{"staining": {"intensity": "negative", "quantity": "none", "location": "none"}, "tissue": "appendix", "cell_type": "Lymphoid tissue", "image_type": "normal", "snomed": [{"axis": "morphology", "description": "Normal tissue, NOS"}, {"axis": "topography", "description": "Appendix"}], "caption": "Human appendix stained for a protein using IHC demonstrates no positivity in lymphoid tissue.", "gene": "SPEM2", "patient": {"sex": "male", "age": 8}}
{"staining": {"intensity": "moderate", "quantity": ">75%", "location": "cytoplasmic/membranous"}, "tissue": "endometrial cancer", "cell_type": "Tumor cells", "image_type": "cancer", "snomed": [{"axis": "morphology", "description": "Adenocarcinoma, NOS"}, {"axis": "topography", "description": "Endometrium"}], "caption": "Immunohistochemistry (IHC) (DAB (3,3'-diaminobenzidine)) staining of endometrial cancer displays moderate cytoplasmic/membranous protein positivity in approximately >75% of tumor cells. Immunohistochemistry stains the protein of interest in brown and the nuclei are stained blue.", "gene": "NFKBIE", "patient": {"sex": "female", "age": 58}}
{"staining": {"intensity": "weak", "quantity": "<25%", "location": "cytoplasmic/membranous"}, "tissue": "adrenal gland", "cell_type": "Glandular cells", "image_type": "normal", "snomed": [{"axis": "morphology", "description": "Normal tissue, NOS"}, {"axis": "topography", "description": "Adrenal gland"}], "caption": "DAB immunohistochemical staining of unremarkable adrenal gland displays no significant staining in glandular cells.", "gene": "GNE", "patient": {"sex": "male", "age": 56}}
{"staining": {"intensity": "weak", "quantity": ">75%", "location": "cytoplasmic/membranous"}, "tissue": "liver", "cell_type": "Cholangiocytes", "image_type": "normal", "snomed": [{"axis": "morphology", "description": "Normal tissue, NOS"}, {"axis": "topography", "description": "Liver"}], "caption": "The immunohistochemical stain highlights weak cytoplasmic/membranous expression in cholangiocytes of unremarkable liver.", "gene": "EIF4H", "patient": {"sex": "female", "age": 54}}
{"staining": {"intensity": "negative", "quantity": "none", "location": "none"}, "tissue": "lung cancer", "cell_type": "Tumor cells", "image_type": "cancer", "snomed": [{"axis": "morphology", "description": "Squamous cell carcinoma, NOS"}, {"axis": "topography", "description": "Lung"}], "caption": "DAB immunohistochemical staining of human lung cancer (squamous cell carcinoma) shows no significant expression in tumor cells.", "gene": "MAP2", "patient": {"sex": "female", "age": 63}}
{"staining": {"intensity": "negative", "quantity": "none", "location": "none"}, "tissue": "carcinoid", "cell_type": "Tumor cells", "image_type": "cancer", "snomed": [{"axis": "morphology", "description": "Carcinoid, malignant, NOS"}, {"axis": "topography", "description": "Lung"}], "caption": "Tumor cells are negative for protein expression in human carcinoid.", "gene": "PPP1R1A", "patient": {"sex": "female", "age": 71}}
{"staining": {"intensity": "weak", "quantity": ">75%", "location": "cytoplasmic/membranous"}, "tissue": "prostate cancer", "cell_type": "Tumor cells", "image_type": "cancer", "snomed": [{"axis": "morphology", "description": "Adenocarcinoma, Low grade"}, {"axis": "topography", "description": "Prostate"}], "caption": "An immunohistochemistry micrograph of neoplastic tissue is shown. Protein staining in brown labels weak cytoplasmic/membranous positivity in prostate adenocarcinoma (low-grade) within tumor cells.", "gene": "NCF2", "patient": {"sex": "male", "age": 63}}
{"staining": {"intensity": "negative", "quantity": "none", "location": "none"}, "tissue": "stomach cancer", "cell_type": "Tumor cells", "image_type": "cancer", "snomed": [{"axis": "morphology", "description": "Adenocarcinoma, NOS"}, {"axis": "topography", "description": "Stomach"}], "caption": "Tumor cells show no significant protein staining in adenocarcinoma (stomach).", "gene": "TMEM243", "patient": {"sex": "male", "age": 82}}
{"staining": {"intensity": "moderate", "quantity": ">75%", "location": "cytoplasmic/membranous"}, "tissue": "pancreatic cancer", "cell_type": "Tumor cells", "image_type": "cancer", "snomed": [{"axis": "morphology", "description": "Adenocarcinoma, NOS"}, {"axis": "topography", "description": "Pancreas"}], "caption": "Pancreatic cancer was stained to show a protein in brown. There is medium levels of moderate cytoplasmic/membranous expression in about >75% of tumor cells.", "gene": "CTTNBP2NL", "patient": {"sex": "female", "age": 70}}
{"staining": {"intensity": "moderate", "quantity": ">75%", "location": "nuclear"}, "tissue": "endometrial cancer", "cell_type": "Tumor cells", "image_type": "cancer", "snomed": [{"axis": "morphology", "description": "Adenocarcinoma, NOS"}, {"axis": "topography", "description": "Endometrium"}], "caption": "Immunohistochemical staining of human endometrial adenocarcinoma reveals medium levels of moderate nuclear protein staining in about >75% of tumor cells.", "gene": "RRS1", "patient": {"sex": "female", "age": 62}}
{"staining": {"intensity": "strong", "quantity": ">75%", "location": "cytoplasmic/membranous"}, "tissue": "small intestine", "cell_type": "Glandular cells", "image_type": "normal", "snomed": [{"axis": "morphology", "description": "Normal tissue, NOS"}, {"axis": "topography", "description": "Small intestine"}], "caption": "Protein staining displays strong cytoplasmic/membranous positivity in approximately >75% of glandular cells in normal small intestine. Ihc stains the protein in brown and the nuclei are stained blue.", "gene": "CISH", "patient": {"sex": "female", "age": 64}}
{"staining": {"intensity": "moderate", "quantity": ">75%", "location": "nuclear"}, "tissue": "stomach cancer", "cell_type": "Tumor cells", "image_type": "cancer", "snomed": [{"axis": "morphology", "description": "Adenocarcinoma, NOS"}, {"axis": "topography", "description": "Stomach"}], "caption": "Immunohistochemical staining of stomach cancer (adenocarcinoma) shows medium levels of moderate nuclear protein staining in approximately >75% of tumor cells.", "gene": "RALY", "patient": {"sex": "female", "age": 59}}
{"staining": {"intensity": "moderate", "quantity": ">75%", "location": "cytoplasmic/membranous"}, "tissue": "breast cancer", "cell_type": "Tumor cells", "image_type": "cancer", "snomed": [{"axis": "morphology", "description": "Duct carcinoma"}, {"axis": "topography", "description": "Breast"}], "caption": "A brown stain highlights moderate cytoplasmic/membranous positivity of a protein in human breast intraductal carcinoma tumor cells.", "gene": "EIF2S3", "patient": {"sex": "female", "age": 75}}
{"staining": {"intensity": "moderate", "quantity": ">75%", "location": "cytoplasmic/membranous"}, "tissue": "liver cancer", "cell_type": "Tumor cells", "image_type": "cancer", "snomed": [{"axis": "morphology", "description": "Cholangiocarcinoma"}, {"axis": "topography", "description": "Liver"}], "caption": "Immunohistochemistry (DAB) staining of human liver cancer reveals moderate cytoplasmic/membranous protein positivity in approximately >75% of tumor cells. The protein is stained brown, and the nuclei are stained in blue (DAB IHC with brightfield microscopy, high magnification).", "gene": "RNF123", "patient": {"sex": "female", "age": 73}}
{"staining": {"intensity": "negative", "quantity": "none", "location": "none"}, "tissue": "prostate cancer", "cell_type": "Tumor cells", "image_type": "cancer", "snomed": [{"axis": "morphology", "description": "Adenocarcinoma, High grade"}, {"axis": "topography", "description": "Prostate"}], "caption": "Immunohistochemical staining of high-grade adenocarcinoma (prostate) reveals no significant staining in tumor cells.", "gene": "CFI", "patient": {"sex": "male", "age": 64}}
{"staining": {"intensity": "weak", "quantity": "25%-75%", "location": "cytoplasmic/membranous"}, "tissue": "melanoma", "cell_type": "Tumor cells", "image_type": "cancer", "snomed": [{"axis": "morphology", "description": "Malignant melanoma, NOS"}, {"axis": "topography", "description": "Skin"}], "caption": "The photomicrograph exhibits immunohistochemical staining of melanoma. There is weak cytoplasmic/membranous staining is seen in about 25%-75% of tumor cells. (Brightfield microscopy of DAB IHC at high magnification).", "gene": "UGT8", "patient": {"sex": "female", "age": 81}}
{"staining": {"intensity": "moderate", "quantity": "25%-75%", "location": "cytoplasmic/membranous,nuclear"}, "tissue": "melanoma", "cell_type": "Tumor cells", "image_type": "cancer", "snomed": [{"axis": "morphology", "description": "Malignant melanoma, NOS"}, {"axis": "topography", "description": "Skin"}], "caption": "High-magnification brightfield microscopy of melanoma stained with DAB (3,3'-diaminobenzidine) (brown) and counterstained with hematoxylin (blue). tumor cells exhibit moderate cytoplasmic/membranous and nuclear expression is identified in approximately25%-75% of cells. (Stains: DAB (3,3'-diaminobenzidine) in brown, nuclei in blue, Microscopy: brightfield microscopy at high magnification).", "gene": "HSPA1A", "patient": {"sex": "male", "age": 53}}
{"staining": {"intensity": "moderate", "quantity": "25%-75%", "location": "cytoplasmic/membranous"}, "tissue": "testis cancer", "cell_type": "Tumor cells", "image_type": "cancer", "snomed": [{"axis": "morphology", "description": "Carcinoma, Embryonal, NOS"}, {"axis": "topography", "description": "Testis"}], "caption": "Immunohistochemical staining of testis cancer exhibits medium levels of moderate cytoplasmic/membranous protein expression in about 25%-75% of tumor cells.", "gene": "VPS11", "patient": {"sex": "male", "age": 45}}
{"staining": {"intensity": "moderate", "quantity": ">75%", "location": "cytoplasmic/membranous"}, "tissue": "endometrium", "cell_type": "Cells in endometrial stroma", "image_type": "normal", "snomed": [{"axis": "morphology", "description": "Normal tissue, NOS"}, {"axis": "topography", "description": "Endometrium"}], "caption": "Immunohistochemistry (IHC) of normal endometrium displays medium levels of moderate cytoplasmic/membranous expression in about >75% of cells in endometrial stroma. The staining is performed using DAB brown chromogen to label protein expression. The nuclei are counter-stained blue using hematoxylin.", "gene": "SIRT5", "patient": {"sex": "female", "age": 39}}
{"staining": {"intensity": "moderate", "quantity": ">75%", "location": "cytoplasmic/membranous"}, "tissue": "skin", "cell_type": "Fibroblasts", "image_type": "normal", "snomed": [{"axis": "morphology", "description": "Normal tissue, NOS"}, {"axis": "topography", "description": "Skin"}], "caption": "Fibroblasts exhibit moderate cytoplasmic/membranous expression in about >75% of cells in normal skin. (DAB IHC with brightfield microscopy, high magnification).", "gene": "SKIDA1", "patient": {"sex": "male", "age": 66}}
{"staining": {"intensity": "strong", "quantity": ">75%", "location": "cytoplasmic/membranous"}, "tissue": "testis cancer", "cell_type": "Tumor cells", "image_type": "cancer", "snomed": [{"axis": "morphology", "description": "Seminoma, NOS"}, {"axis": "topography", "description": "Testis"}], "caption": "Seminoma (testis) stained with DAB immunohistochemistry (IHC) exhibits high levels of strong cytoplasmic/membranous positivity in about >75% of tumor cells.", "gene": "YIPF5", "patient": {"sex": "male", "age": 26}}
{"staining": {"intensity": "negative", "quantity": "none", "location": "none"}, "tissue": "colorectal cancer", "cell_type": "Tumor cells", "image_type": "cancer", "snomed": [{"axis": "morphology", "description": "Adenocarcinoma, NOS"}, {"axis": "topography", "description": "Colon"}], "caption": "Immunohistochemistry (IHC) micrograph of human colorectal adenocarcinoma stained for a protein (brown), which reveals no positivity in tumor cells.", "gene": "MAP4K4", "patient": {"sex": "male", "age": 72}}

### REQUIREMENT:
Quote the listing above from its first line to the line with "(IHC) (DAB (3,3'-diaminobenzidine))", inclusive, and add nothing.

### ANSWER:
{"staining": {"intensity": "negative", "quantity": "none", "location": "none"}, "tissue": "appendix", "cell_type": "Lymphoid tissue", "image_type": "normal", "snomed": [{"axis": "morphology", "description": "Normal tissue, NOS"}, {"axis": "topography", "description": "Appendix"}], "caption": "Human appendix stained for a protein using IHC demonstrates no positivity in lymphoid tissue.", "gene": "SPEM2", "patient": {"sex": "male", "age": 8}}
{"staining": {"intensity": "moderate", "quantity": ">75%", "location": "cytoplasmic/membranous"}, "tissue": "endometrial cancer", "cell_type": "Tumor cells", "image_type": "cancer", "snomed": [{"axis": "morphology", "description": "Adenocarcinoma, NOS"}, {"axis": "topography", "description": "Endometrium"}], "caption": "Immunohistochemistry (IHC) (DAB (3,3'-diaminobenzidine)) staining of endometrial cancer displays moderate cytoplasmic/membranous protein positivity in approximately >75% of tumor cells. Immunohistochemistry stains the protein of interest in brown and the nuclei are stained blue.", "gene": "NFKBIE", "patient": {"sex": "female", "age": 58}}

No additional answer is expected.